Throughout the memorial, there are giant plaques that give a historical perspective, the context of the memorial. I’m including a few of them here because it’s important to our history; we must finally come to terms with how this country was founded. Consider it a brief history.
As I walked through the memorial, the skies got darker and thunder punctuated the heavy silence. A cooling breeze was kicking up and served as a warning that a storm was coming. As you approach the memorial, there are columns. Each rectangular column is dedicated to a county in the South where a lynching happened. When possible, the names of the individuals who were hanged are imprinted on the column with the dates of the lynching. The memorial is set atop a hill and at the beginning of your journey, you are eye-to-eye with columns which seem to rest on the wood plank floors. As you continue to walk, the wood planked floor descends and the columns begin to rise and you realize that each column is like a body, hanging from a tree. As you walk under them, you can see that the counties and states are pressed into the bottom.
Along the walls, there are gray metal banners at the bottom of which individual stories are told. These stories are brief and tell you why each person was hanged, each reason more arbitrary than the last.
Just before you turn the corner:
As you turn the corner, the walls start weeping with a fountain of water. In the middle of the floor is a box of dirt taken from lynching sites, hallowed ground.

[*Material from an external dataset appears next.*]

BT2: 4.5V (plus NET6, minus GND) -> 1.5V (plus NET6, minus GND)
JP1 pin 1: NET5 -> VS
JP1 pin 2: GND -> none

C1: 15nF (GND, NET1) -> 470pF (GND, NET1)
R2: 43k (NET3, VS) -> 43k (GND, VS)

Then you begin to climb out from the memorial and you find more columns; these are laying on the ground. They are exact replicas of the ones that are hanging. The goal is to have each county claim theirs and take it back home to display. In this way, according to the Equal Justice Initiative (www.eji.org), we will know “which parts of the country have confronted the truth of their history and which have not.”

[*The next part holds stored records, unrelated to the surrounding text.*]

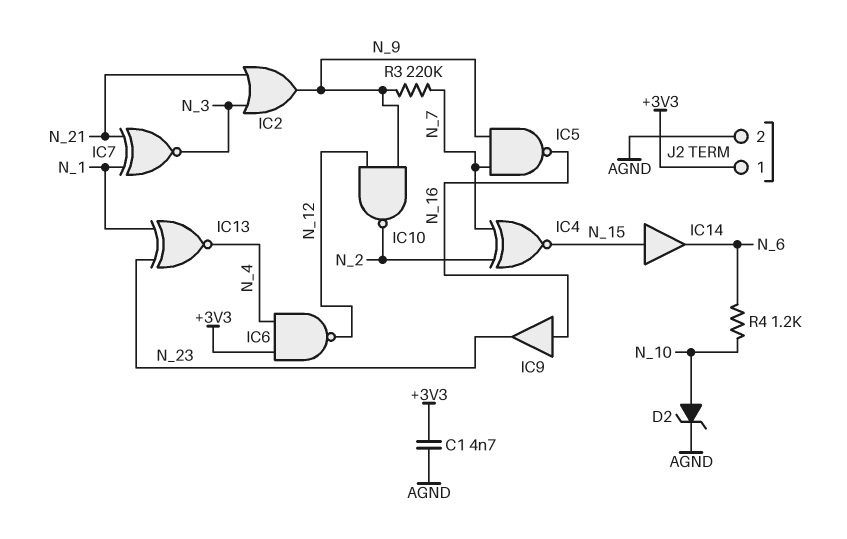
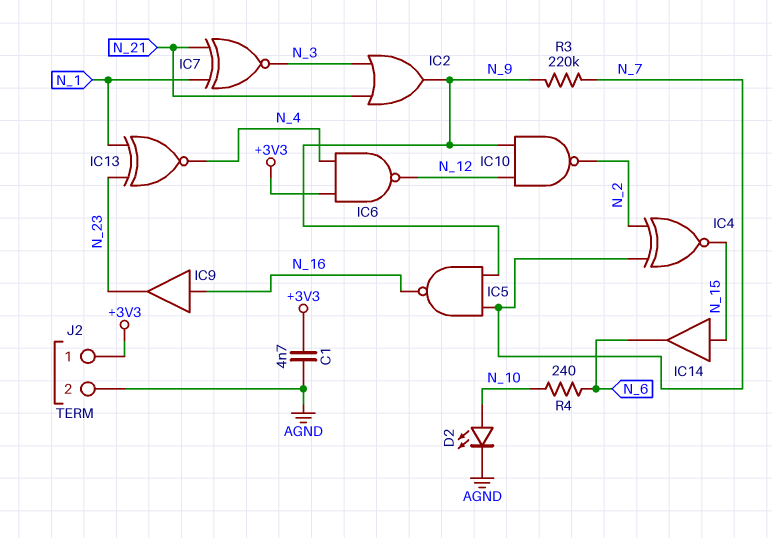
D2: zener (A N_10, K AGND) -> LED (A N_10, K AGND)
R4: 1.2k (N_6, N_10) -> 240 (N_6, N_10)

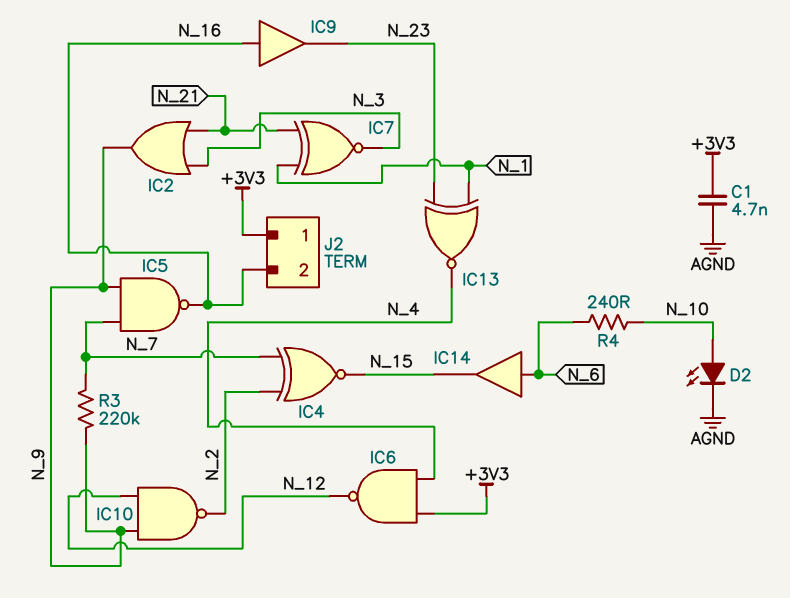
IC14: buffer (in N_15, out N_6) -> buffer (in N_6, out N_15)
J2 pin 2: AGND -> N_16

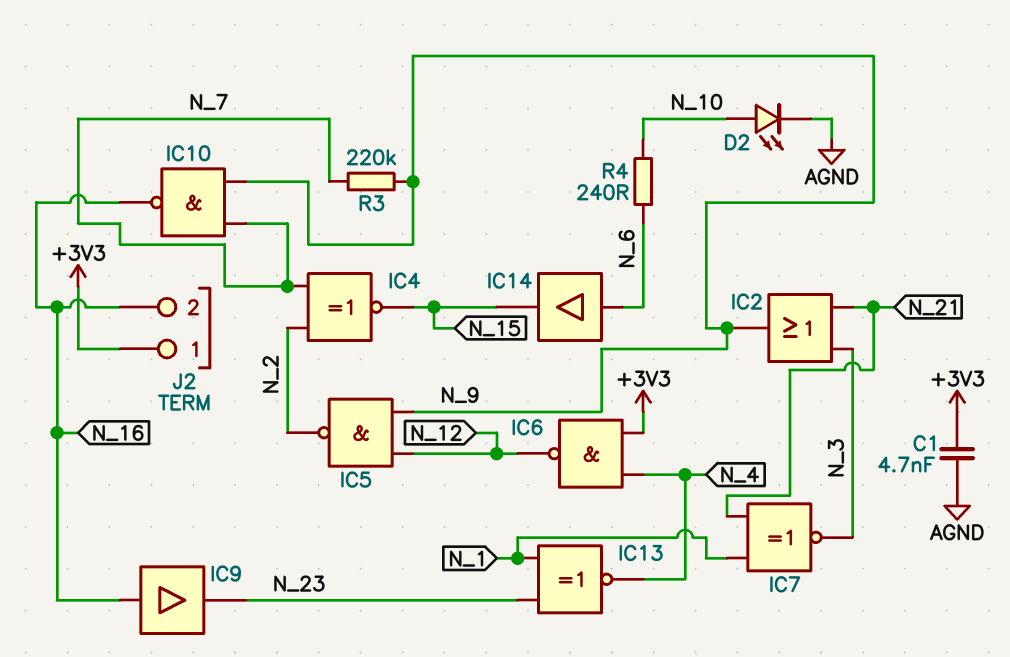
IC5: NAND (in N_7, in N_9, out N_16) -> NAND (in N_9, in N_12, out N_2)
IC10: NAND (in N_9, in N_12, out N_2) -> NAND (in N_7, in N_9, out N_16)

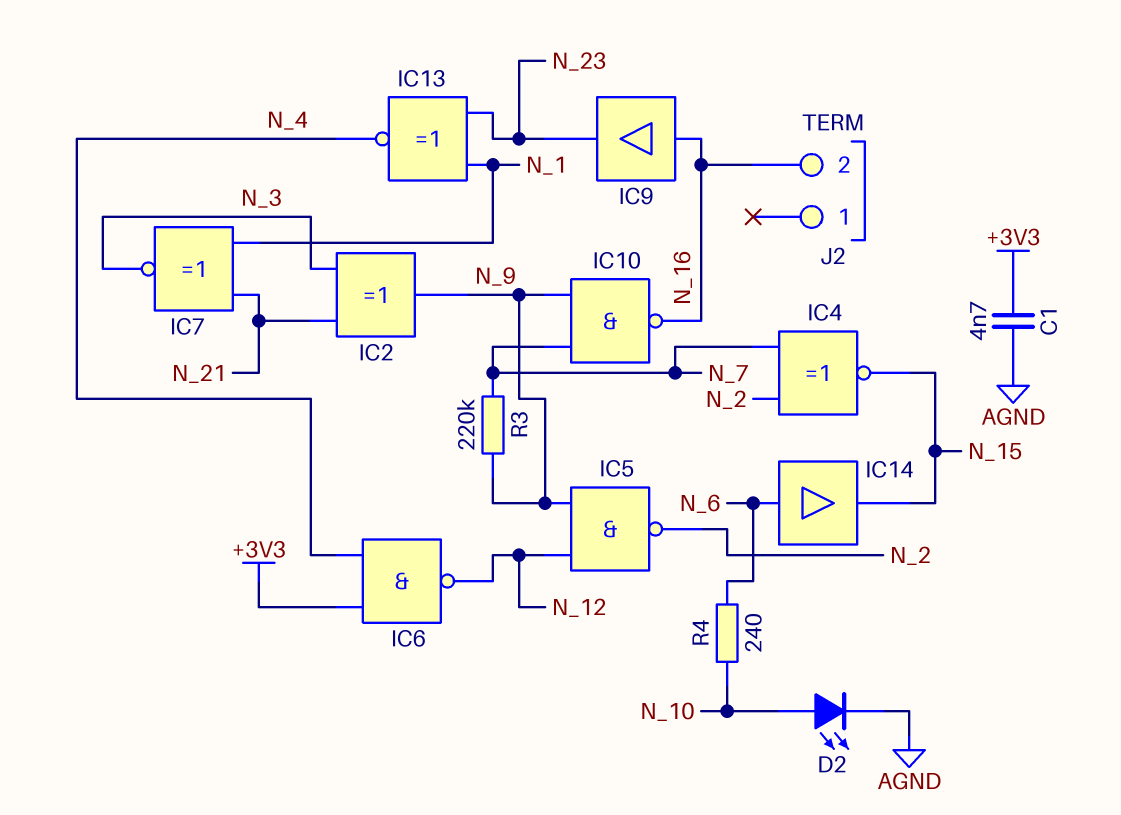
IC2: OR (in N_3, in N_21, out N_9) -> XOR (in N_3, in N_21, out N_9)
J2 pin 1: +3V3 -> none

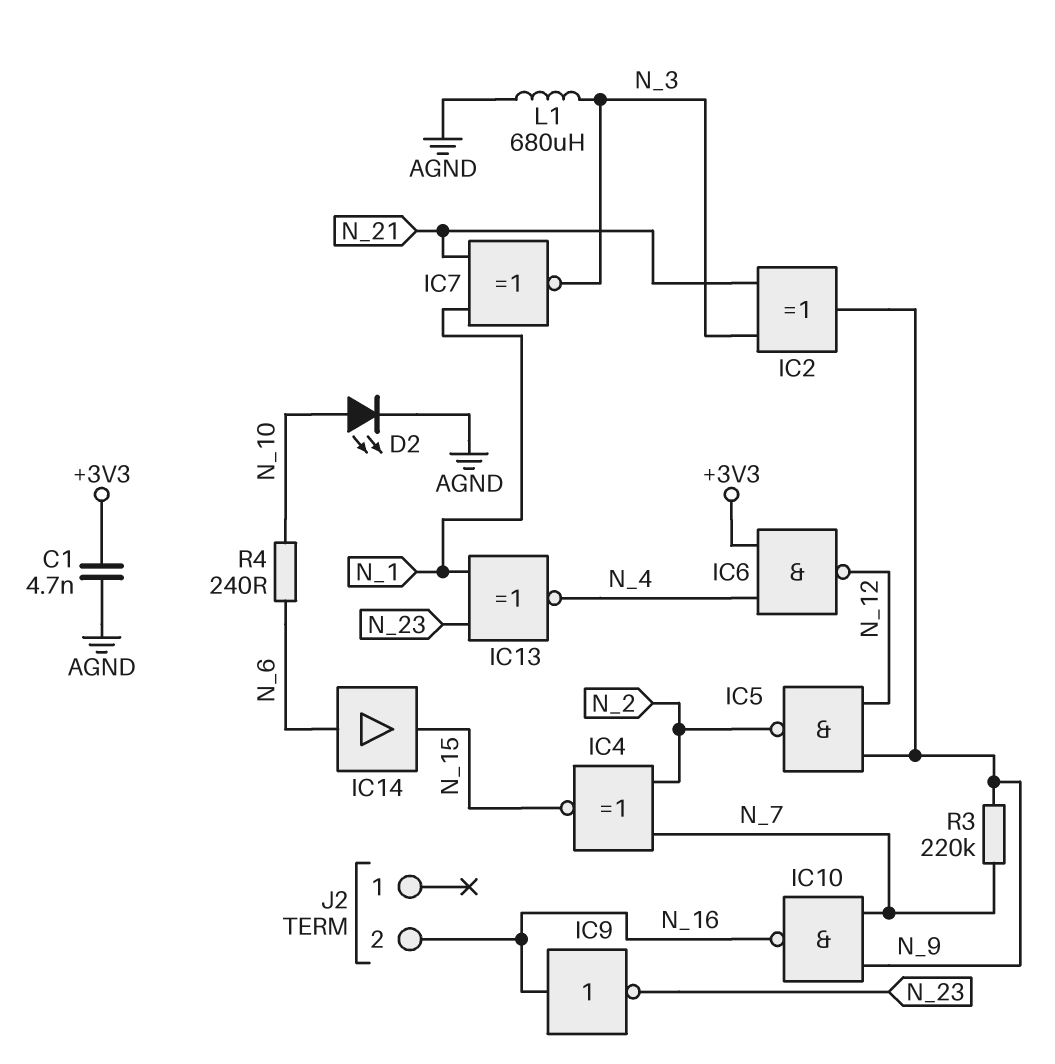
IC9: buffer (in N_16, out N_23) -> NOT (in N_16, out N_23)
L1: none -> 680uH (AGND, N_3)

As you begin to make your way to the exit, there are a few other sculptures: one depicting the women who sustained the Montgomery Bus Boycott and another harkening the racial bias of our justice system and police brutality. In perfect metaphor, on my trip, it was at that moment that the skies opened up with a torrent of tears.
After visiting the memorial, it’s time to head over to the museum. You turn the corner and on each side of the street are the remnants of plantations with their large white-columned houses. Many are in disrepair and the neighborhood is poor. The museum is only minutes away, a block or two from the river where scores of slaves were brought in by ship. It’s also not far from the train station, where trains were part of the domestic slave trade. The museum itself is housed in an old warehouse where “enslaved black people were imprisoned.” The exhibits take you from the earliest days of the slave trade to the injustice of our country’s mass incarceration system and police violence. It’s a museum that everyone should visit.

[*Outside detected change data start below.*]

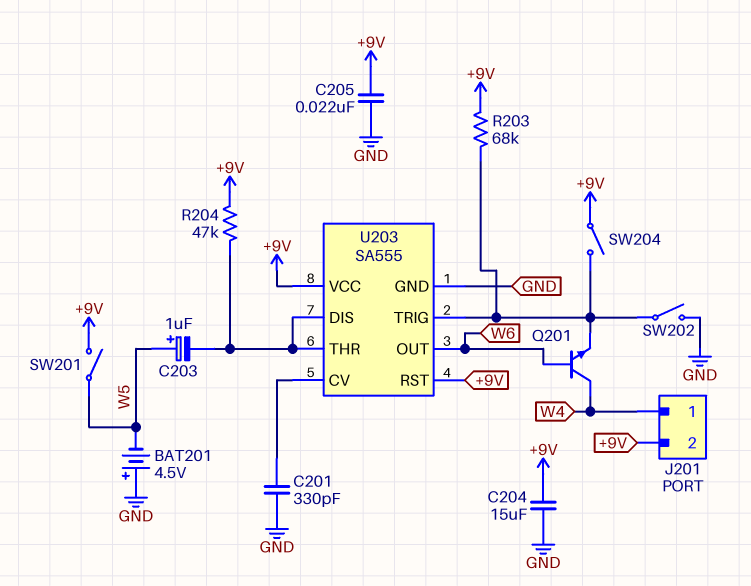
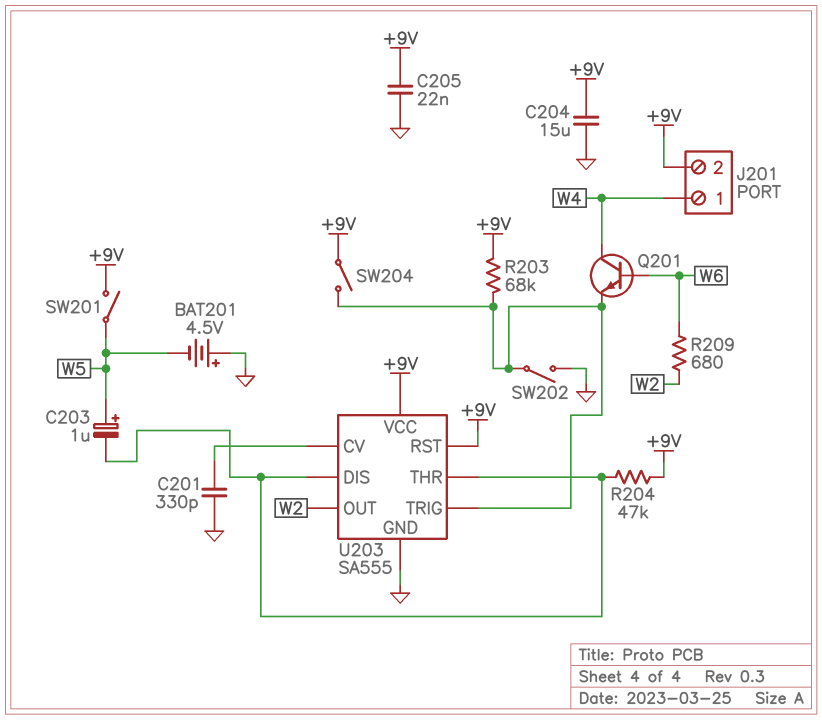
R209: none -> 680 (W2, W6)
U203 pin OUT: W6 -> W2

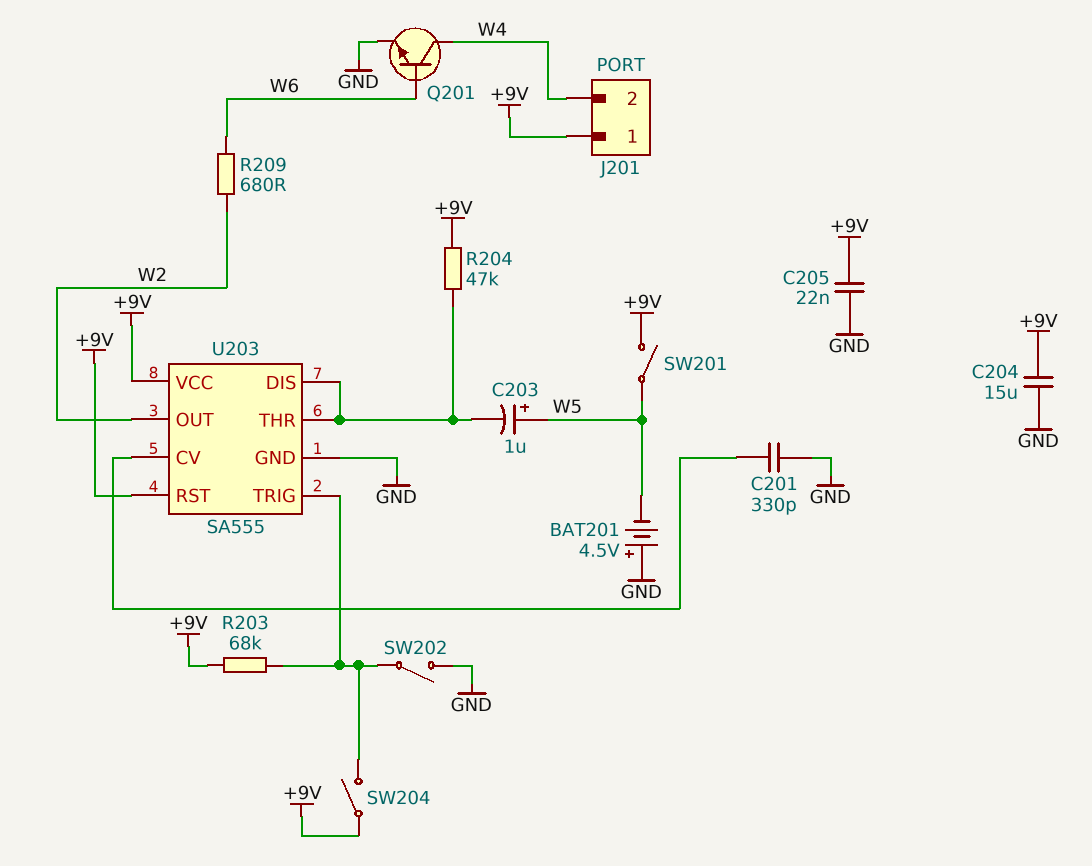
J201 pin 1: W4 -> +9V
J201 pin 2: +9V -> W4
Q201: NPN (B W6, C W4, E U203/TRIG) -> NPN (B W6, C W4, E GND)

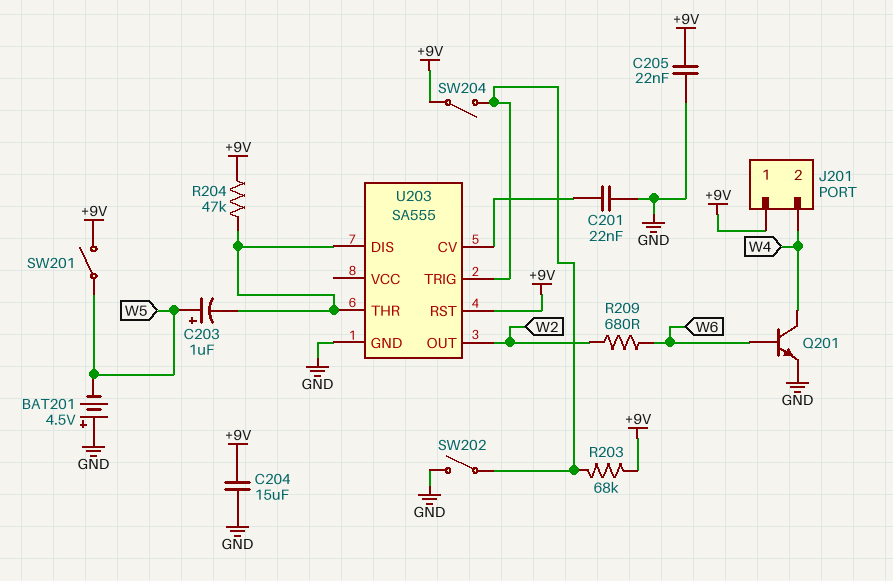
C201: 330pF (GND, U203/CV) -> 22nF (GND, U203/CV)
U203 pin VCC: +9V -> none

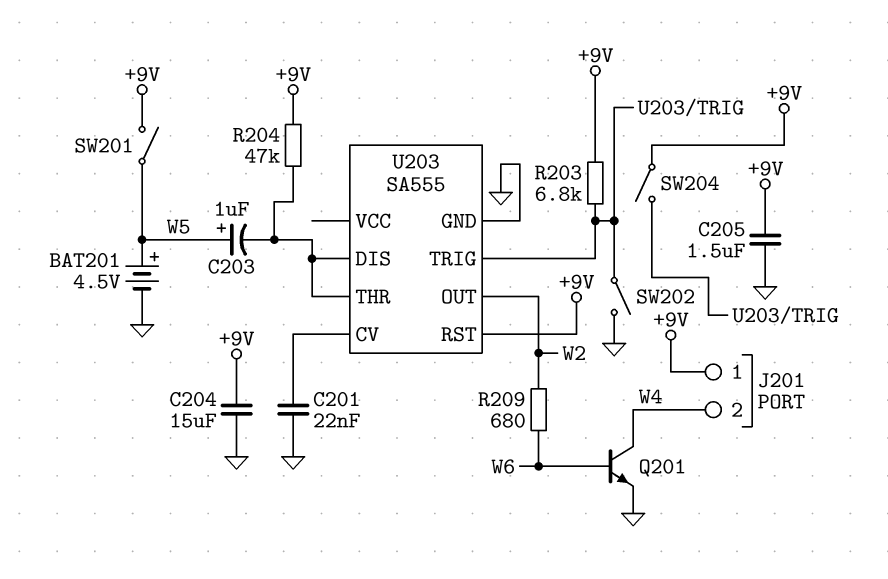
BAT201: 4.5V (plus GND, minus W5) -> 4.5V (plus W5, minus GND)
C205: 22nF (+9V, GND) -> 1.5uF (+9V, GND)
R203: 68k (+9V, U203/TRIG) -> 6.8k (+9V, U203/TRIG)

For me, the most heart-wrenching exhibit was at the very beginning of the tour. There are a series of small jail cells where slaves were held. In each, there is a “hologram” projection of a slave, often in chains, telling a story of their experience. Each is alive and seems to look you straight in the eye. While all the stories are sobering, it was the ones of children being ripped from their mothers’ arms to be sold at auction that ripped my heart. Is this any different than what is happening at our southern border right now? We don’t seem to have learned from our torturous past? Perhaps we should start listening. Perhaps we should start using our voices and our votes to stop the United States from ever going down this terrible road again.